I was under the impression that sex involved physical presense. Are
you telling me that there are people out there somehow getting the
inanimate computers of people on the other side of the net to reach
out and rape the people sitting in front of them?
> Or that child pornography is a world wide trading game?
I must admit to having an odd viewpoint. I don't particularly care
about child pornography. Our nation seems to have an obsession with
the notion that somewhere out there someone is looking at a picture of
a naked boy or something. Myself, well, I am far from convinced that
the existance of child pornography is nearly as much of a threat to me
as the people who want to dismantle all our freedoms in order to stop
it. Most of the child pornography in the U.S. is distributed by the
FBI during stings, you know.
> Have you never heard of email forgeries or impersonation?
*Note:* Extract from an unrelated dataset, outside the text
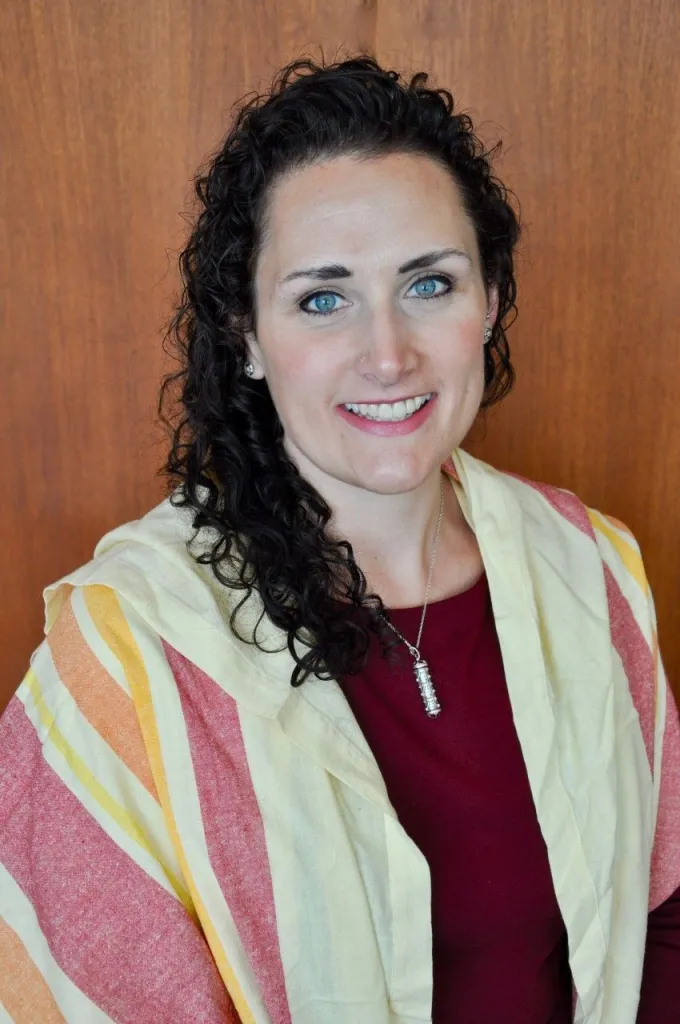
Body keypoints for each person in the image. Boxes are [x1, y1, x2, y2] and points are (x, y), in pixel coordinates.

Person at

Yes. I also happen to have heard that people can impersonate you in
real life, too.
> What about tthe victims of harassment and hatred who don't know how
> to deal with it? What about all the people who have never heard of
> killfiles?
I suppose they will have to learn, won't they?
You realize that you are being extremely unconvincing?
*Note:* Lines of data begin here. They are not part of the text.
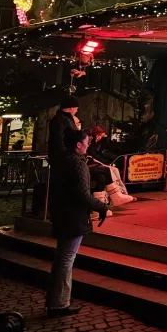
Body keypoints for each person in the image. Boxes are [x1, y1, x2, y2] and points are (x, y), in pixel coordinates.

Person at [46, 129, 108, 317]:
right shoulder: (77, 164)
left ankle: (56, 300)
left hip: (61, 214)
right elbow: (82, 194)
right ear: (78, 144)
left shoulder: (61, 161)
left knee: (61, 258)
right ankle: (59, 303)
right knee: (66, 259)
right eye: (86, 141)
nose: (88, 144)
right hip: (73, 217)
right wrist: (102, 207)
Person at [48, 95, 80, 166]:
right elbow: (60, 140)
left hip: (65, 158)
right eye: (76, 108)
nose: (76, 110)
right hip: (64, 160)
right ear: (71, 107)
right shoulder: (62, 120)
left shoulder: (62, 119)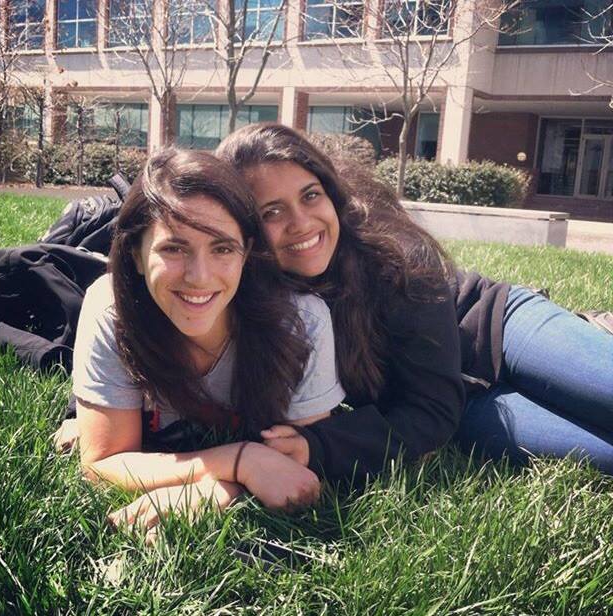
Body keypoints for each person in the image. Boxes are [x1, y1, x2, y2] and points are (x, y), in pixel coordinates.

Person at [215, 122, 613, 481]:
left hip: (496, 327)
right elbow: (427, 413)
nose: (301, 222)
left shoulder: (392, 255)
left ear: (331, 193)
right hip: (463, 406)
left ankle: (587, 328)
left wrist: (319, 447)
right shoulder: (252, 301)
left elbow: (428, 408)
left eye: (310, 195)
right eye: (272, 212)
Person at [72, 148, 345, 533]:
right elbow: (102, 463)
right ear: (136, 254)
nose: (199, 277)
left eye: (222, 248)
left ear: (246, 253)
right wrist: (240, 462)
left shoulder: (301, 323)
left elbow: (296, 470)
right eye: (174, 248)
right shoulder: (111, 312)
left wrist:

> Maybe you feel like a veterano and can afford to look condesendingly at all
> the thousands of fresh-faced netizens just arriving online and say "well if
> they can't take the heat they should stay out of the fire" - but if we are
> to call ourselves an emerging "community" then we must take responsibility
> for our city, and that means caring about other people's problems.
And thats where CyberAngels, founded by Curtis Sliwa, the man who had
himself attacked to get publicity, comes in?
Feh.
> When your address is forged and you get flamed and bombed, or if you start
> receiving anonymous death threats, your freedom is under threat. It's not
> enough to say "Well I just turn off my monitor"
I've had my address forged. I've been flamed. I've been
mailbombed. I've been sent anonymous death threats. I must admit that
I largely ignored all these things, and that at no time did I feel my
freedom was being threatened nearly as much by these events as it was
by Senator Exon.
> The Internet is a city - it needs 911 services and it needs Neighborhood
> Watches.
The internet isn't a city. I live in a city -- a real city. I believe
that if I feel that I'm the subject of a serious death threat, there
is an actual 911 on my real life telephone to dial and talk to the
real life police in my real life city. Thanks, but no thanks.
> And neither professional law enforcement nor neighborhood watch
> are by definition a threat to anyone's freedom.
No, but supporting censorship is.
> By asking me the question: "What crime?" you are indicating to me that you
> prefer denial.
Or, perhaps, that I'm not impressed by opportunistic newcomers with
strongly anti-libertarian viewpoints.